The connection to the up ramp was only a few meters away, and there was a single officer at the portal, checking anybody who came out. Cluster Security and Maintenance had sealed off the lowest five levels in this cluster before any smoke got to the higher floors, so the outer stairs of the bottom five were filled with people who were getting a little panicky. The first round of evacuations had been from personal vehicles and taxi services that had been in the area, and all those had been from the lowest level where there was a docking area. That meant that most of our suspects had probably gotten out before any of the other people in the area. And we had no idea how many of our suspects had departed in that first wave. Great. From the standpoint of law enforcement, it was unfortunate that the first rule in emergencies is, "get everyone to safety" while checking IDs and establishing bona fides are distant priorities.

Sealing at level five was a screw-up as well, since the central docking area was at the middle of the cluster at about level ten. So we had a bunch of panicky citizens, all trying to crowd up the stairs to the dock landing which they couldn't get to.

Jenkins gave us a comm channel chewing out for being irresponsible imbeciles, but his heart wasn't in it, since he still had his hands full directing crowd control on those who had by now crowded into the top two levels of the sealed off section.

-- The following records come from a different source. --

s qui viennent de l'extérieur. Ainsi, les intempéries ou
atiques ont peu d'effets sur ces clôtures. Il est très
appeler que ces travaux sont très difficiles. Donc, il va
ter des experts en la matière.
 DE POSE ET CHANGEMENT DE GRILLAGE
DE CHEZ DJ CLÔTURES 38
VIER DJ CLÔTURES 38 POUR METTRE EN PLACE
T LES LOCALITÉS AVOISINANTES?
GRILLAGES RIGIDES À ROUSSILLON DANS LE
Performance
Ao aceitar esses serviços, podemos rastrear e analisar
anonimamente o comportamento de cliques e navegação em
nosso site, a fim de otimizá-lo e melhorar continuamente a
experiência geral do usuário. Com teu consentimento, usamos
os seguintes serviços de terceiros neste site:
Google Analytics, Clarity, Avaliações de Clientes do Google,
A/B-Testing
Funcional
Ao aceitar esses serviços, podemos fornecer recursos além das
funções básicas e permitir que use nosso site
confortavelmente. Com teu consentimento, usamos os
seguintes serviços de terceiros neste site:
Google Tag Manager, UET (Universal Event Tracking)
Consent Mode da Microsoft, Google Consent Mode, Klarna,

The best thing to do would be to lower the sealed zone to level one or two, those being the only ones that were really affected by anything except rising smoke. But people are wiggy about smoke, and Sec and Main were afraid that unsealing the zone would spread the panic to the upper levels. People were already leaving the top levels in droves, and the smell of smoke could cause a stampede.

Jenkins was arguing with arriving City Health and Safety officials about what to do with the lower level. The torched bloons had lost most of their lift, by now, and while the rest of the cluster could compensate, standard procedure would be to cut them loose and let them fall before they could endanger the waste treatment sections. But Jenkins wanted to save whatever evidence might remain, so he was arguing his case and didn't have any time for us.

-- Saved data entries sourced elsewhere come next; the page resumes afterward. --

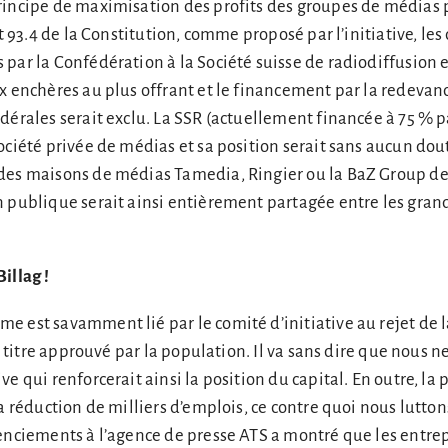
rincipe de maximisation des profits des groupes de médias 
et 93.4 de la Constitution, comme proposé par l’initiative, le
par la Confédération à la Société suisse de radiodiffusion e
x enchères au plus offrant et le financement par la redevanc
dérales serait exclu. La SSR (actuellement financée à 75 % p
ociété privée de médias et sa position serait sans aucun dou
des maisons de médias Tamedia, Ringier ou la BaZ Group de 
n publique serait ainsi entièrement partagée entre les gra
illag !
e est savamment lié par le comité d’initiative au rejet de 
te titre approuvé par la population. Il va sans dire que nous 
e qui renforcerait ainsi la position du capital. En outre, la 
la réduction de milliers d’emplois, ce contre quoi nous lutton
enciements à l’agence de presse ATS a montré que les entre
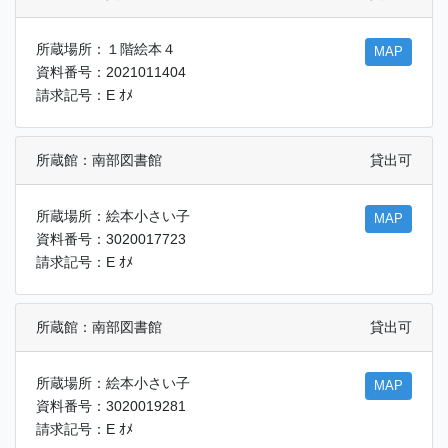
所蔵場所：１階絵本４
MAP
資料番号：2021011404
請求記号：E ｵﾒ
所蔵館：南部図書館
貸出可
所蔵場所：絵本小さい子
MAP
資料番号：3020017723
請求記号：E ｵﾒ
所蔵館：南部図書館
貸出可
所蔵場所：絵本小さい子
MAP
資料番号：3020019281
請求記号：E ｵﾒ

I looked over at Calvin and said, "Look, I think we'll do a lot better on the bottom dock." He nodded.

It wasn't really much of a risk. We already knew that the fire itself had about run its course and there wasn't much danger of it spreading. And the bottom dock was connected to the waste treatment bloons, not the affected cluster levels. Besides, it was down from where we were, and hauling a corpse up two to three hundred meters of stairway did not have much appeal. So we turned around and headed down.

The dock itself was primitive with not even a cluster to bloon airlock. But up about a hundred meters from where we were was a swarm of bloons, waiting for docking at the upper levels. Calvin switched to local line-of-sight frequencies on his comm and kept changing until he found a relatively quiet space. Then he sent out a taxi call signal, coded for the dock's ID. After a few seconds, one of the taxis in the bloon swarm above us broke out of the pack and descended to where we were.

"You guys need a ride?" came a voice over the comm.

"Damn right," said Calvin. "We'll even pay for it."

"Now you're talking," said the driver, and he dropped a line anchor to the dock.